__Problems to work on__.
• A. In the Gallup text, what net unfavorable rating did the federal government receive?
• B. Please copy the stretch of the Gallup text from "The Journal fairly" through "is effectively overlooked.", renaming "federal government" to "national government".
##### Text shown #####
Originally published on ThinkAdvisor.com, August 18, 2016
A Tuesday Wall Street Journal editorial reported results of the annual Gallup Poll on the public’s “views of various industries.” The Journal concluded, “The public mood isn’t especially buoyant… though there is one notable exception: American business … most (industries) continue to have positive and durable reputations,” including banking and finance.
The WSJ’s cheery conclusion about American business is understandable, merited and important. It also misses a larger opportunity to challenge finance and banking to luxuriate in Gallup’s findings.
The Journal editorial notes Gallup surveyed Americans “across 25 areas” and found that all businesses/industries polled more positively than did the federal government. Correct. Combining favorable and unfavorable ratings for each industry, Gallup compared “net favorable / unfavorable ratings.”
On top was the restaurant and computer industry at 59% and 53%. At the bottom of industry ratings, healthcare and pharmaceuticals sit at minus 20% and 23%, respectively. Below this industry bottom, the WSJ correctly notes, with relish, is the federal government. The unfavorable rating of the federal government: minus 27%. As the Journal correctly concludes, “The worst performer in the Gallup survey? None other than the federal government…”
The Journal fairly notes that the local restaurant or grocery store or superstars of new economy, “the computer industry” far and away outperform the federal government in “trust.” But this is where a fair analysis pretty much stops.
There is no accounting for the wide variances among different industries’ net “positive” ratings. The Journal explains the five “net negative” industry ratings of oil and gas, legal, healthcare, pharmaceuticals and the federal government. It has no explanation of the significance of the wide range among industries’ net positive ratings. The enormous range is effectively overlooked.
##### Extracted material #####
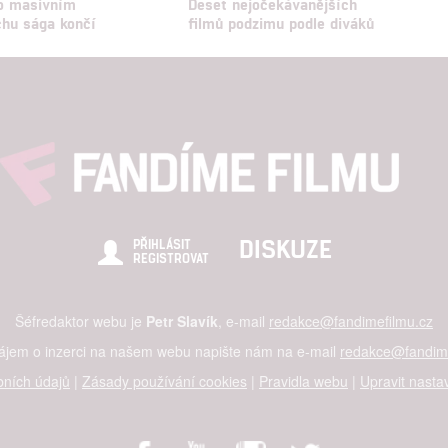
o masivním
Deset nejočekávanějších
hu sága končí
filmů podzimu podle diváků
DISKUZE
PŘIHLÁSIT
REGISTROVAT
Šéfredaktor webu je
Petr Slavík
, e-mail
redakce@fandimefilmu.cz
zájem o inzerci na našem webu napište nám na e-mail
redakce@fandime
ních údajů
|
Zásady používání cookies
|
Pravidla webu
|
Upravit nasta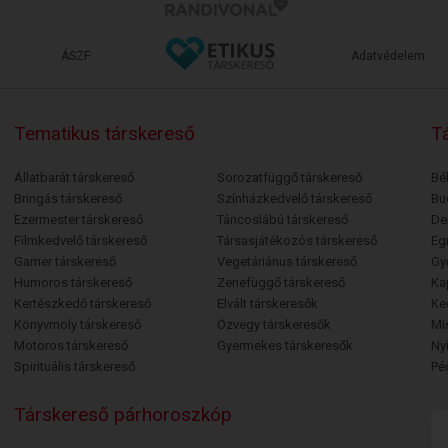
ÁSZF
Adatvédelem
Tematikus társkereső
Tá
Állatbarát társkereső
Sorozatfüggő társkereső
Bé
Bringás társkereső
Színházkedvelő társkereső
Bu
Ezermester társkereső
Táncoslábú társkereső
De
Filmkedvelő társkereső
Társasjátékozós társkereső
Egr
Gamer társkereső
Vegetáriánus társkereső
Gy
Humoros társkereső
Zenefüggő társkereső
Ka
Kertészkedő társkereső
Elvált társkeresők
Ke
Könyvmoly társkereső
Özvegy társkeresők
Mi
Motoros társkereső
Gyermekes társkeresők
Ny
Spirituális társkereső
Pé
Társkereső párhoroszkóp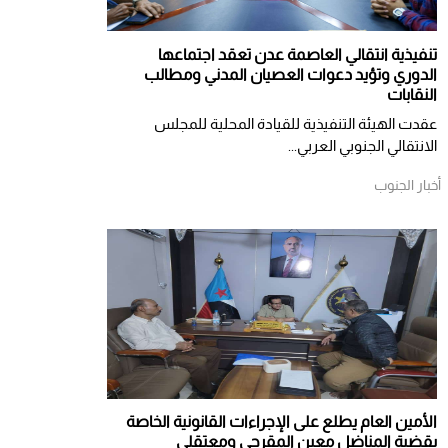
تنفيذية انتقالي العاصمة عدن تعقد اجتماعها
الدوري وتؤيد دعوات العصيان المدني ومطالب
النقابات
​عقدت الهيئة التنفيذية للقيادة المحلية للمجلس
الانتقالي الجنوبي العربي...
أخبار الجنوب
الأمين العام يطلع على الإجراءات القانونية الخاصة
بقضية المناضل معين المقرحي ومعتقلي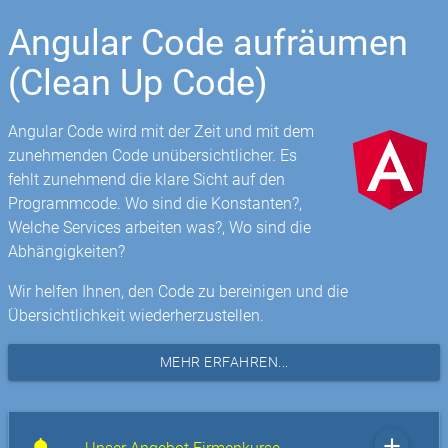
Angular Code aufräumen
(Clean Up Code)
Angular Code wird mit der Zeit und mit dem
zunehmenden Code unübersichtlicher. Es
fehlt zunehmend die klare Sicht auf den
Programmcode. Wo sind die Konstanten?,
Welche Services arbeiten was?, Wo sind die
Abhängigkeiten?
Wir helfen Ihnen, den Code zu bereinigen und die
Übersichtlichkeit wiederherzustellen.
MEHR ERFAHREN...
add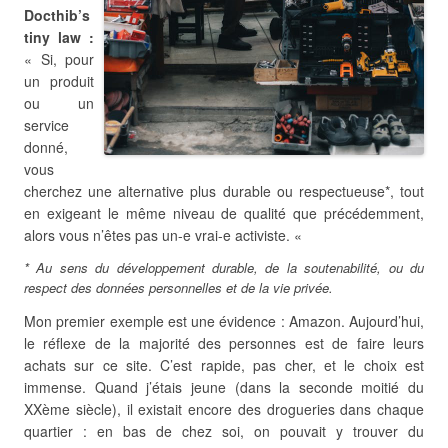
Docthib’s
tiny law :
« Si, pour
un produit
ou un
service
donné,
vous
cherchez une alternative plus durable ou respectueuse*, tout
en exigeant le même niveau de qualité que précédemment,
alors vous n’êtes pas un-e vrai-e activiste. «
* Au sens du développement durable, de la soutenabilité, ou du
respect des données personnelles et de la vie privée.
Mon premier exemple est une évidence : Amazon. Aujourd’hui,
le réflexe de la majorité des personnes est de faire leurs
achats sur ce site. C’est rapide, pas cher, et le choix est
immense. Quand j’étais jeune (dans la seconde moitié du
XXème siècle), il existait encore des drogueries dans chaque
quartier : en bas de chez soi, on pouvait y trouver du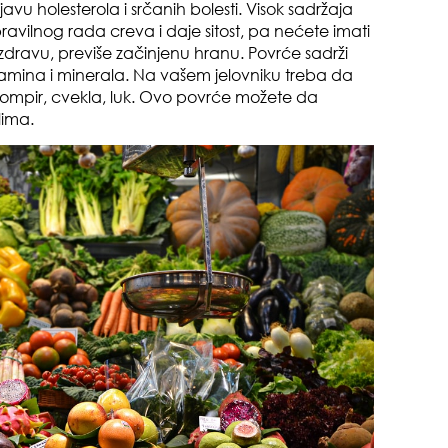
javu holesterola i srčanih bolesti. Visok sadržaja
vilnog rada creva i daje sitost, pa nećete imati
 nezdravu, previše začinjenu hranu. Povrće sadrži
amina i minerala. Na vašem jelovniku treba da
rompir, cvekla, luk. Ovo povrće možete da
lima.
pri
tok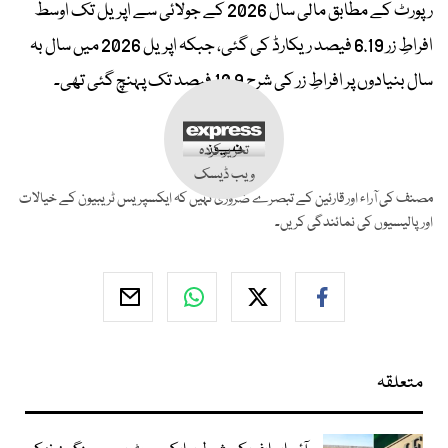
رپورٹ کے مطابق مالی سال 2026 کے جولائی سے اپریل تک اوسط
افراطِ زر 6.19 فیصد ریکارڈ کی گئی، جبکہ اپریل 2026 میں سال بہ
سال بنیادوں پر افراطِ زر کی شرح 10.9 فیصد تک پہنچ گئی تھی۔
تحریر کردہ
ویب ڈیسک
مصنف کی آراء اور قارئین کے تبصرے ضروری نہیں کہ ایکسپریس ٹریبیون کے خیالات
اور پالیسیوں کی نمائندگی کریں۔
متعلقہ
#####
__Exercise results__.
• A. Minus 27%.

• B.
The Journal fairly notes that the local restaurant or grocery store or superstars of new economy, “the computer industry” far and away outperform the national government in “trust.” But this is where a fair analysis pretty much stops.
There is no accounting for the wide variances among different industries’ net “positive” ratings. The Journal explains the five “net negative” industry ratings of oil and gas, legal, healthcare, pharmaceuticals and the national government. It has no explanation of the significance of the wide range among industries’ net positive ratings. The enormous range is effectively overlooked.